Webscrape syntax help

Posted: Tue Feb 14, 2006 3:47 am
by ibnewbie

I'm new to the world of rss feeder/reader, and i love awasu and its capabilities. I liked it even more when I found out that I can get information from non rss-enabled websites via webscraper!

Now I'm relatively new to webscrape and am trying to learn the syntax, but I'm having some trouble.

Say for example that I want to grab the information from a job listing website (the company's website) ... ... ategory=26

My problem occurs when I use Webscraper Settings GUI in determining the various "Section" and "Item" patterns.

Is there an easy way to learn the syntax or how to approach this?

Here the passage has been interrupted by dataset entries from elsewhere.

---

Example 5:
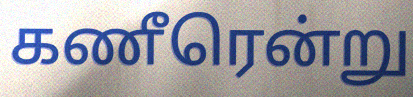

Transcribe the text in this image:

கணீரென்று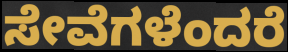
ಸೇವೆಗಳೆಂದರೆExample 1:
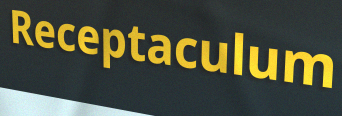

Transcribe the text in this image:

Receptaculum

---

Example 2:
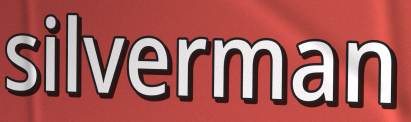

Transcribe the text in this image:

silverman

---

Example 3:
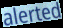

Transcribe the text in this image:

alerted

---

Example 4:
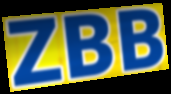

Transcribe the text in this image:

ZBB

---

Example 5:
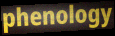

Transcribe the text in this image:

phenology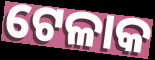
ଟେଳାକ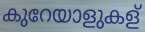
കുറേയാളുകള്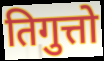
तिगुत्तो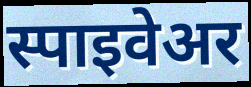
स्पाइवेअर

Posted: Wed Feb 15, 2006 2:55 am
by abwilson
Sorry, but I don't know of any easy way. You should make sure to read the WebScrape Release Notes document, which introduces regular expressions. You can also search the Web for documents about writing regular expressions; O'Reilly has an entire book devoted to the topic. Certainly try to understand how the sample .ini files delivered with WebScrape work.

Finally, pay attention to special characters and what they mean and realize that "normal" characters represent themselves. The key point is that if a web page contains a double-quote character (") you need to match, you must include it explicitly, not, say, a single-quote character (') just because in other contexts the two can sort of mean the same thing.

Taka may have some words of wisdom about WebScrapeSettings.exe.

Posted: Wed Feb 15, 2006 3:49 am
by abwilson
Looking into WebScrape (as opposed to MonitorURLs) to give you the information you want, I've struck out again: The same https problem keeps WebScrape from properly retrieving the page. So, neither WebScrape nor MonitorURLs will do what you want.

Sorry I couldn't help with this one.